Pour répondre aux besoins des habitants, un système de transport informel à bas coût a fait son apparition, la moto-taxi. Ce phénomène s’est développé de manière exponentielle au cours de la dernière décennie : selon les chiffres de la police métropolitaine, le nombre de motos-taxis serait passé de 500 en l’an 2000 à plus de 13.500 au mois de janvier 2011.

Mais les motos-taxis sont un véritable cauchemar pour le développement et la planification urbaine : il s’agit en effet d’un des moyens de transport parmi les plus dangereux, les plus polluants et les plus bruyants que l’on puisse imaginer, qui concurrence aujourd’hui les transports en commun officiels.

Opération pédagogique pour faire passer la nouvelle réglementation

Le maire de Barranquilla, Alejandro Char, bien décidé à mettre un terme à cette situation, a imposé une nouvelle réglementation qui interdira peu à peu l’accès du centre-ville aux deux-roues.
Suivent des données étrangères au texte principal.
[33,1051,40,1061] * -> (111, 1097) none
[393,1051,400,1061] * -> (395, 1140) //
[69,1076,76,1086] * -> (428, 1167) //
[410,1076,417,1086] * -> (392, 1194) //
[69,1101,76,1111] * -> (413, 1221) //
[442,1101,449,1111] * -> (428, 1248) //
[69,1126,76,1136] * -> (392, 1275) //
Un coup dur pour les chauffeurs de moto-taxis, qui ont manifesté leur désaccord de manière violente au cours des derniers mois.

Dans ce contexte, la municipalité a décidé d’offrir une possibilité de reconversion aux chauffeurs fatigués de risquer leur vie quotidiennement sur leur deux-roues, en leur proposant de sensibiliser leurs concitoyens aux problèmes écologiques.

Baptisés Caminantes ambientales (les marcheurs environnementaux), ces nouveaux fonctionnaires municipaux ont bénéficié d’une formation portant entre autres sur la réglementation environnementale, la gestion des déchets ménagers et toxiques, la pollution sonore, la préservation de la faune et de la flore, et le contrôle des émissions atmosphériques.

Une de leurs premières tâches consistera à enseigner aux habitants de la ville à ne plus jeter leurs ordures dans les ruisseaux qui se forment au cours de la saison des pluies.

Alejandro Char fait donc le choix de la pédagogie et espère que cette démarche de sensibilisation directe auprès de la population permettra d’amorcer un véritable changement culturel en matière de conscience environnementale.